The internet makes our relationship with Iran even more absurd.
new technologies enabled people everywhere to benefit from shared projects across vast stretches of ocean and land… we are encouraged that U.S. firms are interested in helping Cuba expand its telecommunications and internet links, and that the government here recently pledged to create dozens of new and more affordable Wi-Fi hotspots.
We can’t tell Iran not to be an Islamic Republic.
In the United States, that means recognizing that U.S. policy is not the anvil on which Cuba’s future will be forged. Decades of good intentions aside, the policies of the past have not led to a democratic transition in Cuba. It would be equally unrealistic to expect normalizing relations to have, in a short term, a transformational impact. After all, Cuba’s future is for Cubans to shape. Responsibility for the nature and quality of governance and accountability rests, as it should, not with any outside entity; but solely within the citizens of this country.

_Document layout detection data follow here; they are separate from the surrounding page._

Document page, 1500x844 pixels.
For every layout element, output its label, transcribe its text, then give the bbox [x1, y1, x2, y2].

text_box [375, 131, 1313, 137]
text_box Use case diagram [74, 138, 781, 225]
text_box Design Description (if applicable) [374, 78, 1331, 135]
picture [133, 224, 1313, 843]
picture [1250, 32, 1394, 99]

We are not going to stop standing up for democratic values and human rights, Kerry said. But just because the governments have problems with one another doesn’t mean that citizens can’t forge a new future.

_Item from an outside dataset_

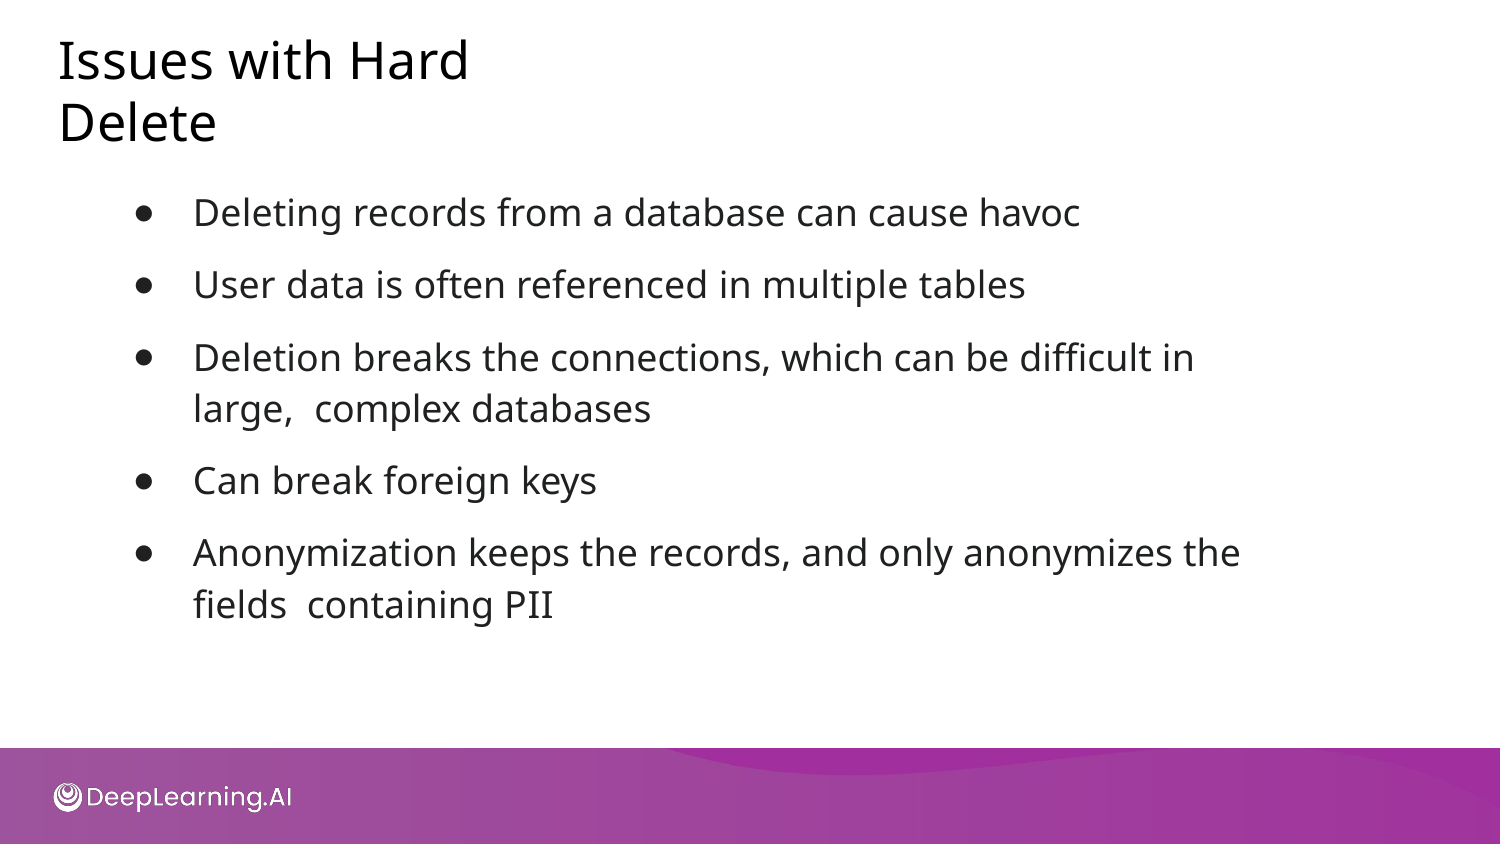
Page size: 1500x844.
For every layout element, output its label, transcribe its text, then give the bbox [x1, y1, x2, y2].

Let me be clear: The establishment of normal diplomatic relations is not something that one government does as a favor to another; it is something that two countries do together when the citizens of both will benefit. And in this case, the reopening of our embassies is important on two levels: People-to-people and government-to-government.
We wouldn’t have the Iran deal if not for the hard work of the Iranian American community. Same with Cuba:
We also want to acknowledge the special role that the Cuban American community is playing in establishing a new relationship between our countries.
We weren’t intimidated by the lobbies that want us stuck in history. And the Pope has supported the Iran Deal.
Before closing, I want to sincerely thank leaders throughout the Americas who have long urged the United States and Cuba to restore normal ties. I thank the Holy Father Pope Francis and the Vatican for supporting the start of a new chapter in relations between our countries. And I think it is not accidental that the Holy Father will come here and then to Washington, the United States at this moment. I applaud President Obama and President Castro both for having the courage to bring us together in the face of considerable opposition.
Dividing peoples has a terrible price. Our divisions with Iran have exacerbated human rights crises across the Middle East, from Gaza to Iraq. And threatened at times to blow up the whole region. The region will only progress if we can neutralize this enmity.
Jose Marti once said that “everything that divides men…is a sin against humanity.” Clearly, the events of the past – the harsh words, the provocative and retaliatory actions, the human tragedies – all have been a source of deep division that has diminished our common humanity. There have been too many days of sacrifice and sorrow; too many decades of suspicion and fear. That is why I am heartened by the many on both sides of the Straits who – whether because of family ties or a simple desire to replace anger with something more productive – have endorsed this search for a better path.
No deal is perfect. That’s why they call it a deal.
We have begun to move down that path without any illusions about how difficult it may be
Americans are absorbing all these lessons. Let’s hope the politicians grasp them, and take our country forward.